### EXTRAIT PRÉSENTÉ

┌────────

Hebdomadaire d'information
 
Volume 41 - numÉro 27 - 10 avril 2007
 Sommaire de ce numéro
 Archives de Forum

L’arbre qui sauve la forêt

La plantation de jeunes feuillus en Montérégie offre une source de revenu potentielle aux agriculteurs

Mélanie Lapointe a planté 3000 arbres dans cinq forêts privées de la Montérégie.

Photo : Mélanie Lapointe.

Les boisés privés du Québec ne constituent que 11 % de l’ensemble des forêts productives du territoire, mais ils engendrent des revenus annuels de 800 M$. On les retrouve surtout dans le sud de la province, là où le climat est doux et les sols plus fertiles. Les propriétaires de ces forêts sont invités depuis quelques années par le gouvernement, les municipalités et les agences forestières à mettre en valeur leurs hectares boisés, tout en respectant la végétation déjà présente. S’ils veulent bien planter de nouvelles espèces d’arbres, ils sont cependant peu renseignés sur leurs chances de survie et leur potentiel de croissance.

Mélanie Lapointe, candidate à la maitrise en écologie végétale, a exploré les conditions optimales de la plantation sous couvert, une technique de reboisement qui suscite de plus en plus d’intérêt dans le milieu de l’industrie forestière. Elle a circonscrit ses recherches à la région de la Montérégie, où elle a planté 3000 arbres dans cinq forêts privées, qui ont pris racine sur d’anciennes terres agricoles. Les agriculteurs ont abandonné ces champs, car ils étaient trop pierreux ou pas suffisamment fertiles. Aujourd’hui, on y voit des forêts dites de début de succession, composées principalement de bouleaux gris et de peupliers.

└────────

### DONNÉES
┌────────

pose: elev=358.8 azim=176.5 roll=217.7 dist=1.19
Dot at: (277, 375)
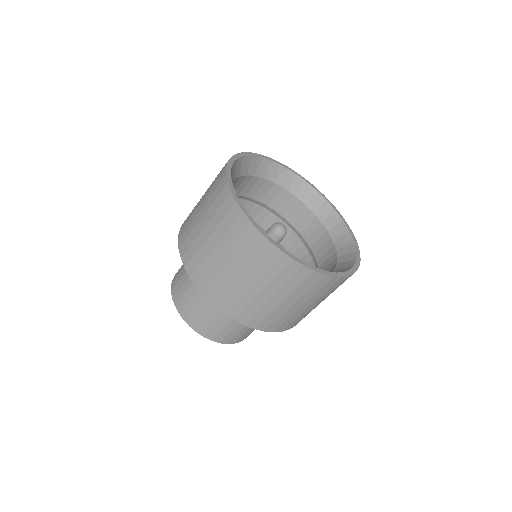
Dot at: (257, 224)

└────────

### OBJECTIFS
A) Répondez aux questions suivantes d'après l'article :
(i) Quelle part de l'ensemble des forêts productives du Québec les boisés privés représentent-ils ?
(ii) Pour quelles raisons les agriculteurs ont-ils abandonné les champs où Mélanie Lapointe a planté ses arbres ?
(iii) De quelles essences se composent principalement les forêts de début de succession qu'on y voit aujourd'hui ?
B) Réécrivez le passage de l'article qui commence par « L’arbre qui sauve » et se termine par « Photo : Mélanie Lapointe. », en substituant « Estrie » à « Montérégie ».

### CORRIGÉ
A)
(i) 11 %
(ii) Ces champs étaient trop pierreux ou pas suffisamment fertiles.
(iii) De bouleaux gris et de peupliers.

B)
L’arbre qui sauve la forêt

La plantation de jeunes feuillus en Estrie offre une source de revenu potentielle aux agriculteurs

Mélanie Lapointe a planté 3000 arbres dans cinq forêts privées de la Estrie.

Photo : Mélanie Lapointe.